Four Days of Instructor Training
On our ski instructor courses, most weeks revolve around four structured coaching days on the mountain. These are the days when you’re riding with your coach and a small group, working through the technical progression needed to reach certification criteria.
This structure is intentional — refined over many seasons of running instructor programs to balance progressive coaching with the time needed for things to properly sink in, while still leaving space to get after the mountain in your own way.
Sessions usually kick off with a briefing and warm‑up before moving into the day’s technical focus. That could be refining carving performance, improving short turns, or learning how to stay controlled in the steeps.
Instructor training isn’t just about skiing harder terrain. A large part of the process is understanding the movements that make great skiing or snowboarding possible — balance, timing, edge control, and how those elements connect together.
With consistent feedback from top coaches, alongside drills and guided mileage, progress tends to come quicker than most expect. Things that might take seasons to piece together on your own can start to click within weeks.
Riding the Whole Mountain
Good instructors don’t just ride well — they ride everything. "
A big part of instructor training is simply getting comfortable across the whole mountain. Coaching sessions move around constantly — top‑to‑bottom runs, bumps, steeper pitches, trees. Whatever conditions the day happens to bring. The goal isn’t just technical drills; it’s learning how to stay balanced, adaptable, and confident wherever the mountain takes you.
At Nonstop, this balance is deliberate. It’s central to how we approach training — pairing technical development with real all-mountain mileage — because the more terrain you’re comfortable in, the more natural your skiing (and your teaching) becomes.
As the weeks roll on you start to feel that range building. Terrain that once felt intimidating becomes somewhere you can ride with control and flow — the kind of confidence that future ski instructors rely on when they start teaching.
And plenty of those laps are just about getting after it with the crew — long runs, new zones, and the kind of mileage that makes everything from the coaching sessions start to click.
Learning How to Teach
If you can explain it, you really understand it. "
Alongside improving your own skiing or snowboarding, instructor courses also introduce the skills needed to teach and pass on knowledge. This means learning how to break down technique, demo movements clearly, use drills effectively, and communicate feedback in a way that helps others progress.
During coaching sessions, riders regularly practice peer‑to‑peer teaching, leading scenarios while coaches provide guidance and feedback. It’s a supportive environment where everyone is learning together, but it gives riders an early taste of what standing in front of a group and helping someone improve actually feels like.
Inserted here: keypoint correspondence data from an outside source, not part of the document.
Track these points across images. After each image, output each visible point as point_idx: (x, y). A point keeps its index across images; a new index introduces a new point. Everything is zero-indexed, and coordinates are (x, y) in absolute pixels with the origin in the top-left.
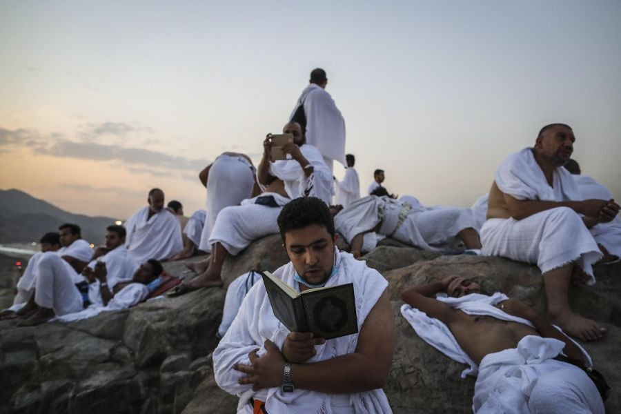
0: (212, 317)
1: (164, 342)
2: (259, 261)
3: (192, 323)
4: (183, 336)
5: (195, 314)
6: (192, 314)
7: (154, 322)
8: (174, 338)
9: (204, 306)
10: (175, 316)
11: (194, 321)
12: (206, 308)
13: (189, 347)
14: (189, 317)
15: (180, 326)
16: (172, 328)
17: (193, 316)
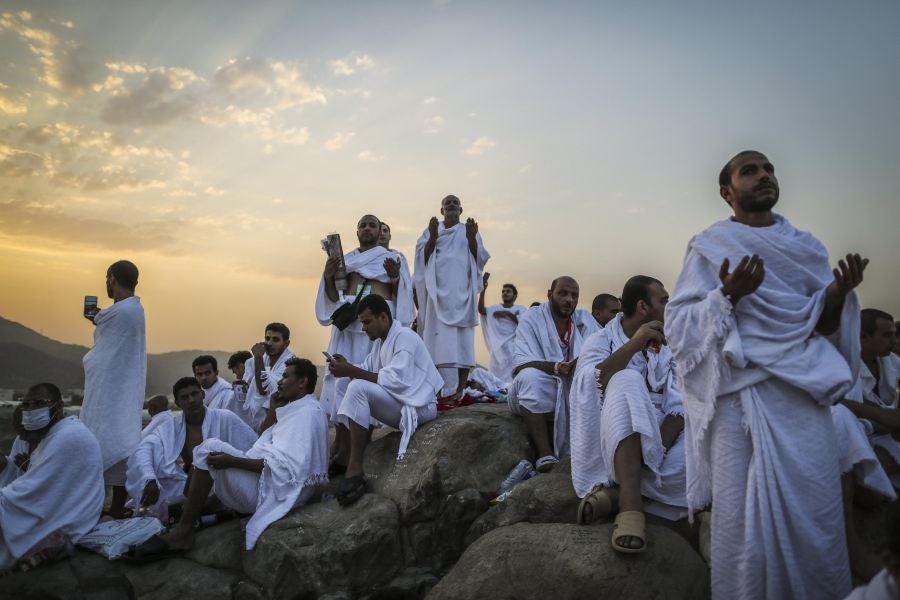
0: (375, 539)
1: (313, 576)
2: (435, 460)
3: (350, 549)
4: (337, 567)
5: (353, 536)
6: (349, 535)
7: (295, 547)
8: (327, 570)
9: (365, 523)
10: (324, 538)
11: (352, 545)
12: (366, 526)
13: (345, 581)
14: (344, 540)
15: (333, 553)
16: (323, 555)
17: (350, 538)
Teaching sessions end up being hugely valuable for your overall development too. They shift the way you think about skiing or snowboarding — not just as something you do instinctively, but something you can understand and explain. It’s also key preparation for your instructor exams.
Three Days to Explore
Alongside the coaching program, most weeks leave flexi space with free days to get after the season. Some riders use that time to mentally reset and recharge after big days of training. Others are straight back into ski mode — heading out with friends to freeski, ride hard, and enjoy the mountain.
They’re also the days when the wider Nonstop season experience kicks in. Through our MORE program — a curated mix of local adventures and mountain side quests — the crew heads beyond the usual routine. On our flagship course in Fernie, riders might find themselves cat skiing deep in the backcountry, learning the basics of ski touring, or heading on a road trip to a nearby zone.
Over the years we’ve learned that riders want to craft the season their own way. Whether you dive into every adventure going or just pick the ones that fit your energy, having options opens doors to parts of mountain life most people never get to experience on a normal season.
Evenings: Workshops, Socials and Mountain Town Life
The experience doesn’t stop when the lifts close. "
Most weeks on a Nonstop course include a technical workshop where riders dive deeper into topics connected to instructor training and the snowsports industry. Sessions might cover preparing for the Level 1 ski instructor exam, understanding instructor career pathways, or learning how to wax and tune your gear.
Evenings are when the social energy of a season comes to life. Group meals with the crew are a regular part of the week, and living in mountain towns like Fernie or Banff means there’s usually something going on — après, live music, local events, or a night out with friends.
Other nights take on a more chilled vibe. Riders hang out in the common room, play a few games of pool, or simply kick back together and watch a movie.
Weeks That Build the Whole Season
This rhythm quickly becomes the heartbeat of the season. The coaching drives your progression, the free days give you space to explore, and everything around it is where the friendships and memories start to stack up.
It’s a structure designed to help you improve quickly while still experiencing everything that makes a winter in the mountains so mega.